Logo : Sénat français

commission des lois

Projet de loi

Rétablir la confiance dans l'action publique (PJL)

(1ère lecture)

(n° 581 )

N° COM-33

30 juin 2017


 

AMENDEMENT

présenté par

Irrecevable art. 45, al. 1 C (cavalier)

M. KALTENBACH


ARTICLE ADDITIONNEL APRÈS ARTICLE 14


Après l'article 14

Insérer un article additionnel ainsi rédigé :

Le paragraphe 2 de la section 2 du chapitre II du titre III du livre IV du code pénal est complété par un article 432-7-1 ainsi rédigé :

 

« Art. 432-7-1 – Est puni des peines prévues à l’article 432-7 le fait pour une personne dépositaire de l’autorité publique ou chargée d’une mission de service public d’exercer un des droits de préemption définis par le code de l’urbanisme afin d’empêcher l’acquisition par une personne physique ou morale d’un des biens ou droits énumérés aux 1° à 3° de l’article L. 213-1 du même code en raison de l’un des motifs de discrimination visés aux articles 225-1 et 225-1-1 du présent code. »

 

Objet

Le rétablissement de la confiance des citoyens dans l'action publique passe notamment par l’impartialité des élus.

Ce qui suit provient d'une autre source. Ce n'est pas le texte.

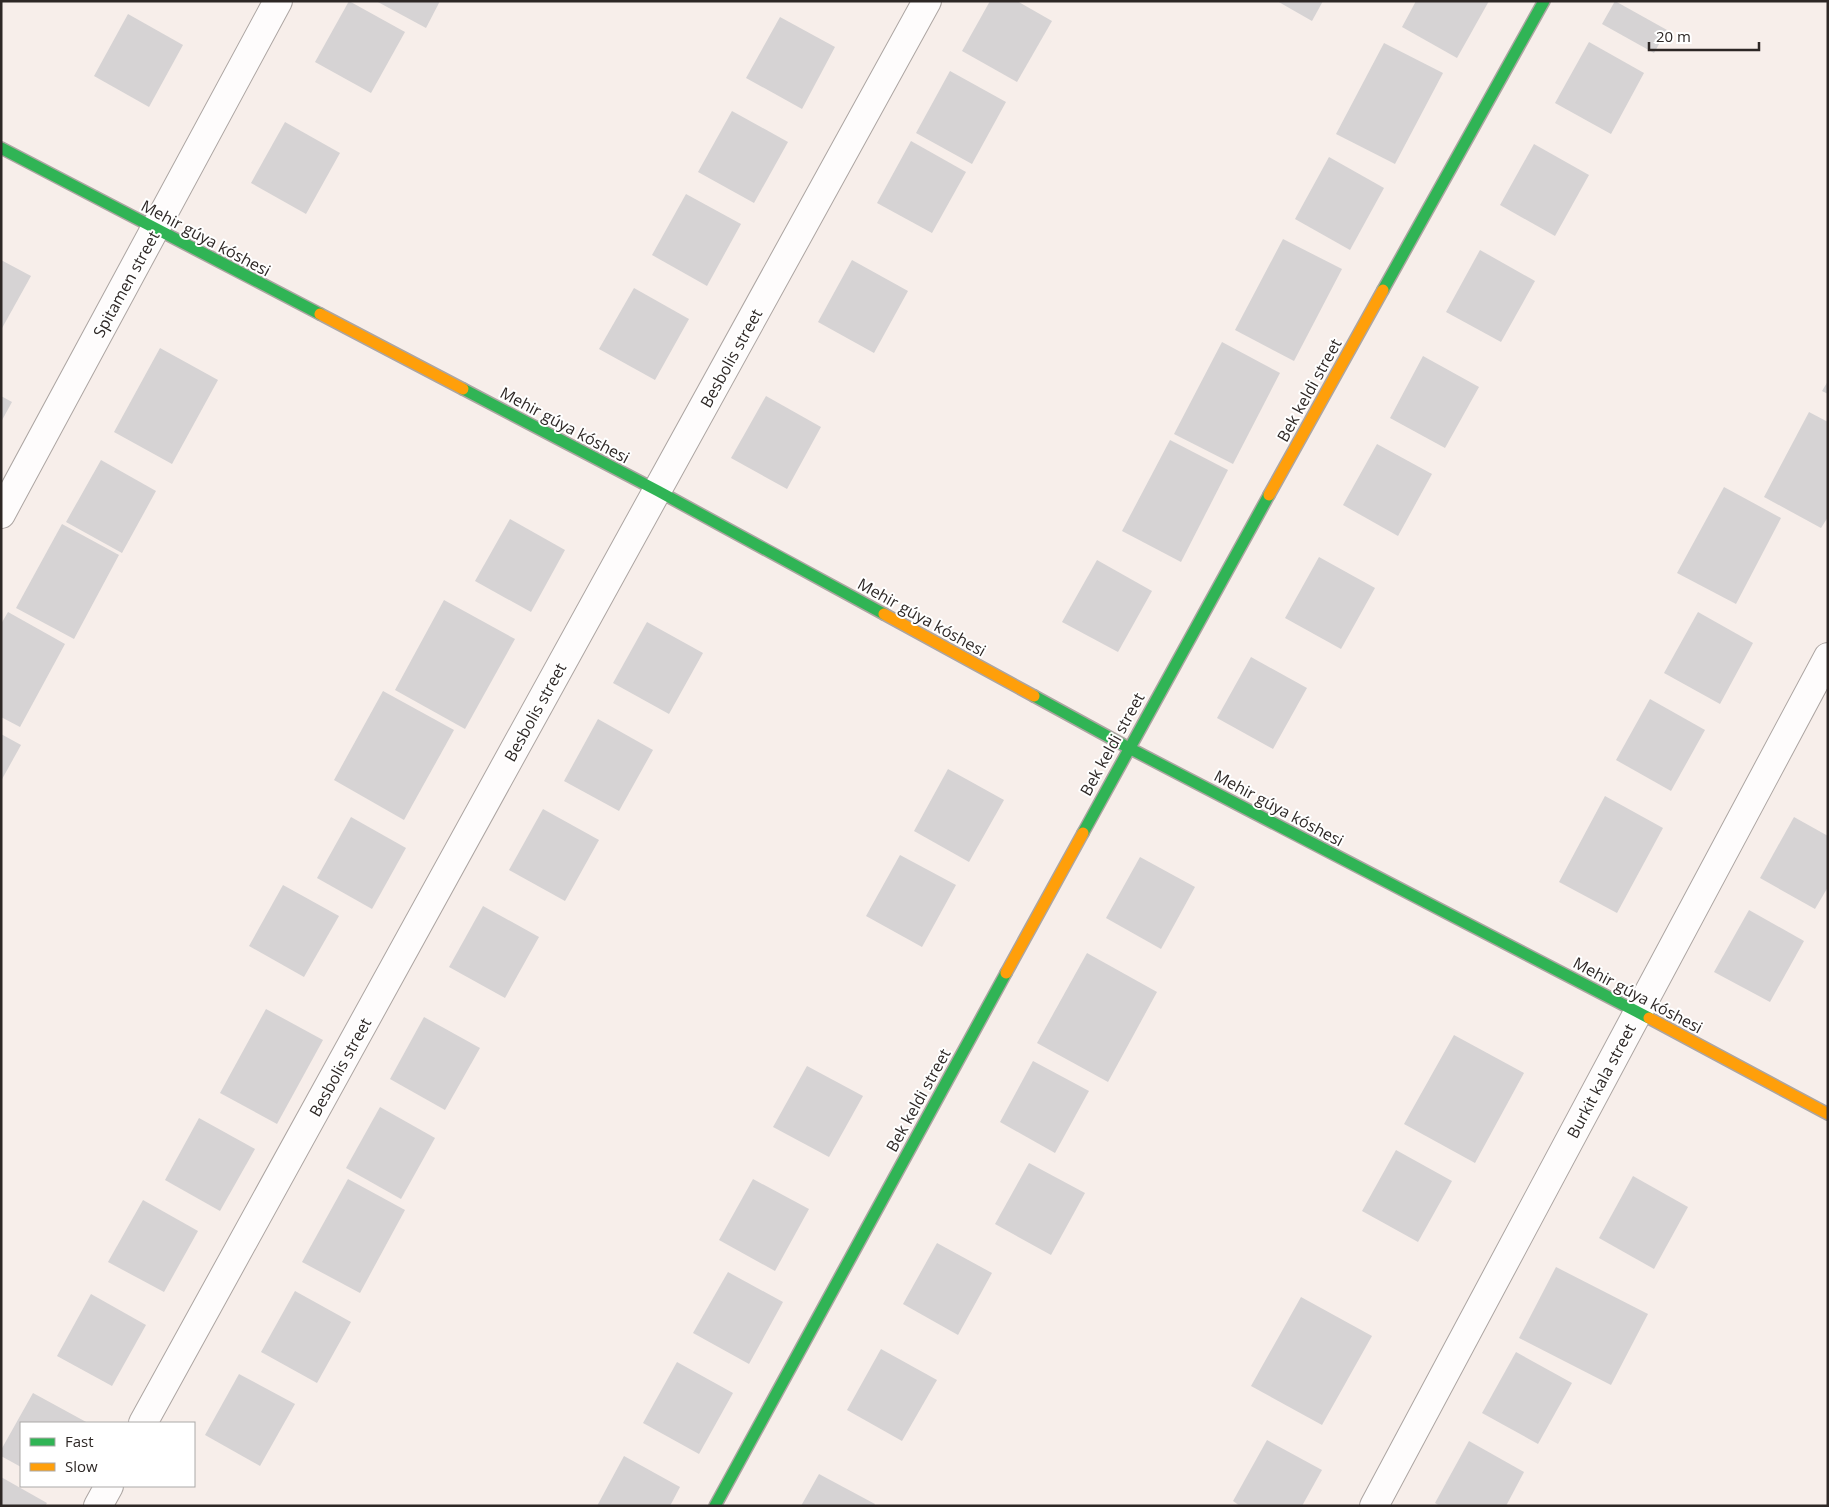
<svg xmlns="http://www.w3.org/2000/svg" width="1829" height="1507" viewBox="0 0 1829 1507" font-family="'Open Sans',sans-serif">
  <rect width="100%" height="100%" fill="#f7eeea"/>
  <!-- building -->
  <g fill="#d6d3d4">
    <path d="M349,1l56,31 -34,61 -56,-31z"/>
    <path d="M376,1h64l-14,27z"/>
    <path d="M990,1h27l35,20 -35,61 -55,-31z"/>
    <path d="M1277,1h46l-11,20z"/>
    <path d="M1416,1h73l-32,57 -55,-31z"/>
    <path d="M1615,1l52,29 -13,23 -52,-29z"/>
    <path d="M128,14l55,31 -34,62 -55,-31z"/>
    <path d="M780,17l55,30 -33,62 -56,-31z"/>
    <path d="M1589,42l55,31 -33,61 -56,-31z"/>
    <path d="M1384,43l59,30 -48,91 -59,-30z"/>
    <path d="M950,71l56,31 -34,62 -56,-31z"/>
    <path d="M732,111l56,31 -34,61 -56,-31z"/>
    <path d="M285,122l55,31 -34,61 -55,-31z"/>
    <path d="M911,141l55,31 -34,61 -55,-30z"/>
    <path d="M1534,144l55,31 -34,61 -55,-31z"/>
    <path d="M1329,157l55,31 -34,62 -55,-31z"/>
    <path d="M686,194l55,30 -34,62 -55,-31z"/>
    <path d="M1283,239l59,30 -48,92 -59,-31z"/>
    <path d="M1480,250l55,31 -34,61 -55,-30z"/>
    <path d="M1,260l30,16 -30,54z"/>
    <path d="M852,260l56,31 -34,62 -56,-31z"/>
    <path d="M634,288l55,31 -34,61 -56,-31z"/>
    <path d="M1222,342l58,31 -47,91 -59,-30z"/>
    <path d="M160,348l58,32 -46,84 -58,-32z"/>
    <path d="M1423,356l56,31 -34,61 -55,-30z"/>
    <path d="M1828,381v13l-6,-3z"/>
    <path d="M1,396l11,6 -11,20z"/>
    <path d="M766,396l55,31 -34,62 -56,-31z"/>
    <path d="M1809,412l19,10v95l-7,11 -57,-31z"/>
    <path d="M1170,440l58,30 -47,92 -59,-31z"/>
    <path d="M1377,444l55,30 -34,62 -55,-31z"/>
    <path d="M101,460l55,31 -34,62 -56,-31z"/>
    <path d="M1724,487l57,31 -45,86 -59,-31z"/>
    <path d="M510,519l55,31 -34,62 -56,-31z"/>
    <path d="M62,524l57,31 -45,84 -58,-31z"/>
    <path d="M1319,557l56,31 -34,61 -56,-31z"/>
    <path d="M1097,560l55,31 -34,61 -56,-30z"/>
    <path d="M444,600l71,39 -50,90 -70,-39z"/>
    <path d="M8,612l57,32 -45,83 -19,-10v-93z"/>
    <path d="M1698,612l55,31 -33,61 -56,-31z"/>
    <path d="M647,622l56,31 -34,61 -56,-31z"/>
    <path d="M1251,657l56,31 -34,61 -56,-31z"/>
    <path d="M383,691l71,39 -50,90 -70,-40z"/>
    <path d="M1650,699l55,31 -34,61 -55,-31z"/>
    <path d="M598,719l55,31 -34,61 -55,-30z"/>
    <path d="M1,734l20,11 -20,36z"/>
    <path d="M948,769l56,31 -35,62 -55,-31z"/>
    <path d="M1605,796l58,32 -46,85 -58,-31z"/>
    <path d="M543,809l56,31 -34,61 -56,-31z"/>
    <path d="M351,817l55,31 -34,61 -55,-31z"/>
    <path d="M1794,817l34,19v51l-13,22 -55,-31z"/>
    <path d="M900,855l56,30 -34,62 -56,-31z"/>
    <path d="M1140,857l55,30 -34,62 -55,-31z"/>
    <path d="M283,885l56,31 -35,61 -55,-31z"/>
    <path d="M483,906l56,31 -34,61 -56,-31z"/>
    <path d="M1749,910l55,31 -34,61 -56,-30z"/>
    <path d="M1087,953l70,39 -49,90 -71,-39z"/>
    <path d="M266,1009l57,31 -46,84 -57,-31z"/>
    <path d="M424,1017l56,31 -35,62 -55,-31z"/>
    <path d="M1454,1035l70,38 -49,90 -71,-39z"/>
    <path d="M1033,1061l56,30 -34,62 -55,-31z"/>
    <path d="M807,1066l56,30 -34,61 -56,-30z"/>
    <path d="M380,1107l55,31 -34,61 -55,-31z"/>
    <path d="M199,1118l56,31 -35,62 -55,-31z"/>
    <path d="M1396,1150l56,31 -34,61 -56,-31z"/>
    <path d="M1029,1163l56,30 -34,62 -56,-31z"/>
    <path d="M1633,1176l55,31 -34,62 -55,-31z"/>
    <path d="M348,1179l57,31 -45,83 -58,-31z"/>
    <path d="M753,1179l56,30 -34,62 -56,-31z"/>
    <path d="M143,1200l55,31 -34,61 -56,-30z"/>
    <path d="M937,1243l55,30 -34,62 -55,-31z"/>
    <path d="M1556,1267l92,47 -37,71 -92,-47z"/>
    <path d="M728,1272l55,30 -34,62 -56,-31z"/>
    <path d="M295,1291l56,31 -34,61 -56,-31z"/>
    <path d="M91,1294l55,31 -34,61 -55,-30z"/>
    <path d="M1301,1297l71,39 -50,89 -71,-39z"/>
    <path d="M881,1349l56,31 -35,61 -55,-31z"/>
    <path d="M1516,1352l56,31 -34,61 -56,-31z"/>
    <path d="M677,1362l56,31 -34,61 -56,-31z"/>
    <path d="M239,1374l56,30 -35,62 -55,-31z"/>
    <path d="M33,1393l55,30h-67v44l-20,-11v-6z"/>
    <path d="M1267,1440l55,30 -20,36h-62l-7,-5z"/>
    <path d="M1469,1441l55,31 -18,34h-66l-5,-3z"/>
    <path d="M624,1456l56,31 -10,19h-73z"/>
    <path d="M819,1474l56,30 -1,2h-73z"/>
    <path d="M1,1477l46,26 -2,3h-44z"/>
  </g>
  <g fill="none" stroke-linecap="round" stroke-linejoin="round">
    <!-- street casing -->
    <g stroke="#aca5a2" stroke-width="30">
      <g id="street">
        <path d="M1,514l277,-513"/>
        <path d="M143,1423l784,-1422"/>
        <path d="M98,1506l11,-20"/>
        <path d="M1374,1506l454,-849"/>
      </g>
    </g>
    <!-- fast casing -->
    <g stroke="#aca5a2" stroke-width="14">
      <g id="fast">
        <path d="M1,148l319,166"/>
        <path d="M1383,290l161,-289"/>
        <path d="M463,389l195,102 226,123"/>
        <path d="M1034,696l95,52 520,270"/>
        <path d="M1083,833l186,-338"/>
        <path d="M715,1506l291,-533"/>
      </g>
    </g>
    <!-- slow casing -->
    <g stroke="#aca5a2" stroke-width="14">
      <g id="slow">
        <path d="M320,314l143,75"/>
        <path d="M1269,495l114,-205"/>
        <path d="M884,614l150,82"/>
        <path d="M1006,973l77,-140"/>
        <path d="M1649,1018l179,96"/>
      </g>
    </g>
    <!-- street -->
    <use href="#street" stroke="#fefcfc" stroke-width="28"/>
    <!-- fast -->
    <use href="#fast" stroke="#30b455" stroke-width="11"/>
    <!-- slow -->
    <use href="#slow" stroke="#ff9f0a" stroke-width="11"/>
  </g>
  <g text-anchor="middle" stroke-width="4" stroke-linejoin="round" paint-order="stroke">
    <!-- street labels -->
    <g font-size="16" fill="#2d2725" stroke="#fff">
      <text transform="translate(206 238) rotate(28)" y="6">Mehir gúyа kóshesi</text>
      <text transform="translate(126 284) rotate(-61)" y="6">Spitamen street</text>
      <text transform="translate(731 358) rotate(-61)" y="6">Besbolis street</text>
      <text transform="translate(1309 390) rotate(-61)" y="6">Bek keldi street</text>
      <text transform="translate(565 425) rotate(28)" y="6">Mehir gúyа kóshesi</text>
      <text transform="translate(922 617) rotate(29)" y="6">Mehir gúyа kóshesi</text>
      <text transform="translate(535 712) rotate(-61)" y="6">Besbolis street</text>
      <text transform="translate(1112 744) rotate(-61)" y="6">Bek keldi street</text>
      <text transform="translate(1279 808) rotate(28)" y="6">Mehir gúyа kóshesi</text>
      <text transform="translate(1638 995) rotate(28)" y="6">Mehir gúyа kóshesi</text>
      <text transform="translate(340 1067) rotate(-61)" y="6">Besbolis street</text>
      <text transform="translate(1601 1081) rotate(-62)" y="6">Burkit kala street</text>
      <text transform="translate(918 1100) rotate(-61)" y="6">Bek keldi street</text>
    </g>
  </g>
  <!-- border -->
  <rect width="1829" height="1507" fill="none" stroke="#2d2725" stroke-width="5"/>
  <!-- legend -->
  <rect x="20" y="1422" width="175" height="65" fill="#ffffff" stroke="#aba9a8"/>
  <rect x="30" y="1438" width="25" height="8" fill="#30b455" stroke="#aba9a8"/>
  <text x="65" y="1447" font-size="15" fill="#2d2725">Fast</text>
  <rect x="30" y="1463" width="25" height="8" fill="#ff9f0a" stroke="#aba9a8"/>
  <text x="65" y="1472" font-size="15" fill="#2d2725">Slow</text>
  <!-- scale -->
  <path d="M1649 42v8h110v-8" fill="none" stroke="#2d2725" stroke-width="2.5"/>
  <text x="1656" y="42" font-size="15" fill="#2d2725" stroke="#ffffff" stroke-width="4" paint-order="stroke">20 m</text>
</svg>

Cette qualité suppose, en particulier, de ne pas mettre à profit les prérogatives que la loi leur attribue pour agir de façon discriminatoire.

 

Or, certains maires ont utilisé le droit de préemption pour s’opposer à ce que des personnes d’origine étrangère achètent un bien immobilier dans leur commune.

 

Poursuivis en justice à l’initiative d’une association antiraciste, ils ont bénéficié d’une impunité tirée de ce que l’article 432-7 du code pénal, qui prohibe les discriminations commises par une personne dépositaire de l’autorité publique ou chargée d’une mission de service public, ne sanctionne pas expressément l’usage discriminatoire du droit de préemption.

 

Ainsi, alors même que, suivant les dispositions de l’article 1583 du code civil, l’accord du vendeur et de l’acheteur sur la chose et sur le prix suffit à former la vente, de sorte que l’exercice a posteriori du droit de préemption prive l’acheteur du bénéfice du droit de propriété ainsi acquis, la chambre criminelle de la Cour de cassation a jugé que « l’exercice d’un droit de préemption, fût-il abusif, ne saurait constituer le refus du bénéfice d’un droit accordé par la loi au sens de l’article 432-7 du code pénal » (Cass. crim., 17 juin 2008, n°07-81.666 et Cass. crim., 21 juin 2011, n° 10-85.641).

 

Autrement dit, en l’état actuel des dispositions du code pénal, l’exercice du droit de préemption, même abusif car non justifié par l’intérêt général mais reposant sur une volonté de discrimination, ne constitue pas un acte discriminatoire répréhensible.

 

L’amendement propose d’appliquer concrètement la proposition n° 4 issue du rapport d’information n° 94 du 12 novembre 2014 de Madame Esther Benbassa et Monsieur Jean-René Lecerf relatif à la lutte contre les discriminations. Le rapport préconise en effet d’introduire dans le code pénal une disposition incriminant l’usage abusif du droit de préemption à des fins discriminatoires.

 

Il est ainsi prévu d’introduire, à cette fin, un article 432-7-1 dans le code pénal, faisant suite à l’actuel article 432-7 qui sanctionne le délit de discrimination commis par une personne exerçant une fonction publique. Désormais, le fait pour une personne dépositaire de l’autorité publique ou chargée d’une mission de service public d’exercer un droit de préemption afin d’empêcher une personne de se porter acquéreur en raison de l’un des motifs de discrimination visés aux articles 225-1 et 225-1-1 du code pénal serait puni de cinq ans d’emprisonnement et de 75.000 euros d’amende.

 

L’amendement proposé vise donc à combler une lacune du droit en matière de discrimination pour que soient punis pénalement les abus du droit de préemption fondés notamment sur l’appartenance ou de la non-appartenance, vraie ou supposée, à une ethnie, une nation, une race ou une religion déterminée ou l’orientation ou l’identité sexuelle.